The Conference Board Consumer Confidence Index registered an increase to 109.7 in June, up from 102.5 in May. This increase marks the highest level of consumer confidence since January 2022!

People are feeling good again, and that certainly was reflected in today’s surprising strong home sales data, coming in 12% higher than the prior month.
The Present Situation Index, based on consumers’ assessment of the current state of business and labor market conditions, also rose to 155.3 from 148.9 the previous month. Similarly, The Expectations Index, which reflects consumers’ short-term outlook for income, business, and labor market conditions, saw an upward trend, increasing to 79.3 from 71.5 in May.

Despite the consistent sub-80 levels seen since February 2022 - a level associated with a recession within the year - June's reading showed promise, only just missing the 80 mark and exhibiting a significant increase from last month's figure.
"Greater confidence was most evident among consumers under age 35, and consumers earning incomes over $35,000," said Dana Peterson, Chief Economist at The Conference Board. She noted that despite this upturn, the expectations gauge continued to signal that consumers still anticipate a recession at some point over the next 6 to 12 months.
Nevertheless, consumers showcased positive attitudes towards the present situation in June, with assessments of both business and employment conditions seeing a rise. Furthermore, consumers' expectations for the next six months showed considerable improvement, reflecting greater confidence in future business conditions and job availability.

Despite a minor decrease in income expectations during June, new survey questions revealed a notably brighter outlook for consumers' family finances. Around 30 percent of consumers expect their family's financial situation to improve in the next six months, compared to less than 14 percent expecting it to worsen.
Meanwhile, the percentage of consumers expecting a recession within the next 12 months fell compared to May, providing an additional boost to overall consumer confidence. However, there was a noted slowdown in plans to purchase autos and homes, possibly reflecting the rising costs of financing big-ticket items as the Federal Reserve continues to raise interest rates.
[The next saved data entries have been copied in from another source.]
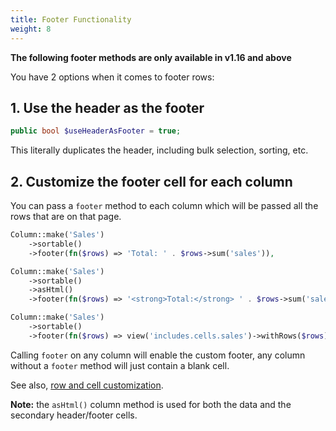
 ```yaml
---
title: Footer Functionality
weight: 8
---
```


**The following footer methods are only available in v1.16 and above**

You have 2 options when it comes to footer rows:

## 1. Use the header as the footer

```php
public bool $useHeaderAsFooter = true;
```

This literally duplicates the header, including bulk selection, sorting, etc.

## 2. Customize the footer cell for each column

You can pass a `footer` method to each column which will be passed all the rows that are on that page.

```php
Column::make('Sales')
    ->sortable()
    ->footer(fn($rows) => 'Total: ' . $rows->sum('sales')),
```

```php
Column::make('Sales')
    ->sortable()
    ->asHtml()
    ->footer(fn($rows) => '<strong>Total:</strong> ' . $rows->sum('sales')),
```

```php
Column::make('Sales')
    ->sortable()
    ->footer(fn($rows) => view('includes.cells.sales')->withRows($rows)),
```

Calling `footer` on any column will enable the custom footer, any column without a `footer` method will just contain a blank cell.

See also, [row and cell customization](../display/customizing-table-rows-and-cells).

**Note:** the `asHtml()` column method is used for both the data and the secondary header/footer cells.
In summary, this boost in consumer confidence reflects an optimistic perspective from consumers on the economy's trajectory. Whether or not this uptick is warranted remains to be seen.
We continue to think that the second half of 2023 is likely to be tougher than the first half due to a slowing global and domestic economy, more difficult earnings comps, stickiness in services inflation, and increasing impacts from rate hikes having a later headwind effect on business and consumer activity.
Monitoring the services sector will be key to determine when this downshift may be occurring.